- PROVIDED PASSAGE
┏━━
Special Forbearance.
A forbearance is an agreement made between a mortgage lender and delinquent borrower in which the lender agrees not to exercise its legal right to foreclose on a mortgage and the borrower agrees to a mortgage plan that will, over a certain time period, bring the borrower current on his or her payments. A forbearance agreement is not a long-term solution for delinquent borrowers; it is designed for borrowers who have temporary financial problems caused by unforeseen problems such as temporary unemployment or health problems.
Borrowers with more fundamental financial problems - such as having chosen an adjustable rate mortgage on which the interest rate has reset to a level that makes the monthly payments unaffordable - must usually seek remedies other than a forbearance agreement.
You may qualify for this if you have recently experienced a reduction in income or an increase in living expenses. You must furnish information to your lender to show that you would be able to meet the requirements of the new payment plan.
Mortgage Modification.
A mortgage modification is a modification to an existing loan made by a lender in response to a borrower's long-term inability to repay the loan. Loan modifications typically involve a reduction in the interest rate on the loan, an extension of the length of the term of the loan, a different type of loan or any combination of the three. A lender might be open to modifying a loan because the cost of doing so is less than the cost of default.
┗━━
- SOURCE DATA
┏━━
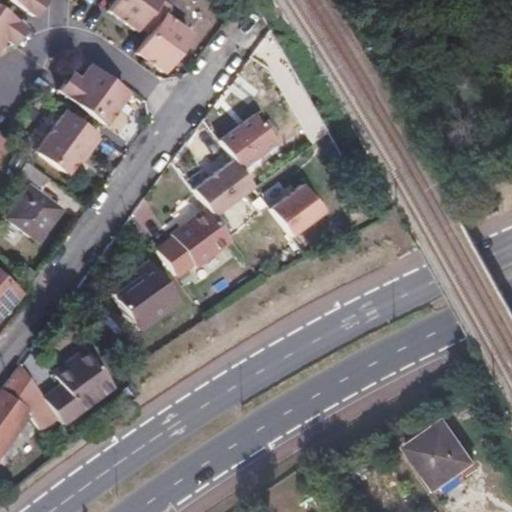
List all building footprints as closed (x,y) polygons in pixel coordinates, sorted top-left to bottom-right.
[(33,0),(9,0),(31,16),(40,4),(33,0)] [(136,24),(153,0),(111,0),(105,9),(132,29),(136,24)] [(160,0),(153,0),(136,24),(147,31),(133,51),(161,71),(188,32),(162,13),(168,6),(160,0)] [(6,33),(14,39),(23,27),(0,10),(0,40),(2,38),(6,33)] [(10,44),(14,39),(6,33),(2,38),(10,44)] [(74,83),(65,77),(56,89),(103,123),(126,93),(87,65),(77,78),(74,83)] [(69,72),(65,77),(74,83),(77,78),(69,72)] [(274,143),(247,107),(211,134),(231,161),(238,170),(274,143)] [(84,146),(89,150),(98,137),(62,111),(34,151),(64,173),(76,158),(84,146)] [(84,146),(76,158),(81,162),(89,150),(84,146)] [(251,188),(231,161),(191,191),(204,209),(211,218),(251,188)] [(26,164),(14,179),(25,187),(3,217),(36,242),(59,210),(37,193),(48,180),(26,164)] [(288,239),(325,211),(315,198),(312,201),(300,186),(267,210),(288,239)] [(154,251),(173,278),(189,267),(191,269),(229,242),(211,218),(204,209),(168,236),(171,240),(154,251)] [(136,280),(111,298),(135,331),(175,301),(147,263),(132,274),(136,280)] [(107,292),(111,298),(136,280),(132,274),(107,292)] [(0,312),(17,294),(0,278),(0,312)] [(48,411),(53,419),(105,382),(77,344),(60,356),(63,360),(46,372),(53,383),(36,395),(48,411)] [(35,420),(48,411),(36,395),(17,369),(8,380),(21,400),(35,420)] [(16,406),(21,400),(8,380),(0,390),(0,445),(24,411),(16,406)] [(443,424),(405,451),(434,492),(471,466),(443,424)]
┗━━
- REQUESTS
a) Answer these questions using the text on mortgage forbearance and modification:
(i) What kind of financial problems is a forbearance agreement designed for?
(ii) What must a borrower furnish to the lender to qualify for special forbearance?
(iii) Why might a lender be open to modifying a loan?
b) List the changes that, according to the text on mortgage forbearance and modification, a loan modification typically involves.
c) Carry on the text about mortgage forbearance and modification from its final sentence.

- EXERCISE RESPONSES
a)
(i) Temporary financial problems caused by unforeseen problems such as temporary unemployment or health problems.
(ii) Information showing that the borrower would be able to meet the requirements of the new payment plan.
(iii) Because the cost of doing so is less than the cost of default.

b)
- A reduction in the interest rate on the loan
- An extension of the length of the term of the loan
- A different type of loan

c)
A loan modification agreement is different from a forbearance agreement. A forbearance agreement provides short-term relief for borrowers who have temporary financial problems, while a loan modification agreement is a long-term solution for borrowers who will never be able to repay an existing loan.
You may qualify if you have recovered from a financial problem and can afford the new payment amount. Most lenders can work with home owners even if they have poor credit and have a foreclosure date. Chances to obtain a loan to regain a current status on your mortgage become diminished once you have received a notice of default (NOD). Notice of Default is usually sent after 90 days of the mortgage payment being late.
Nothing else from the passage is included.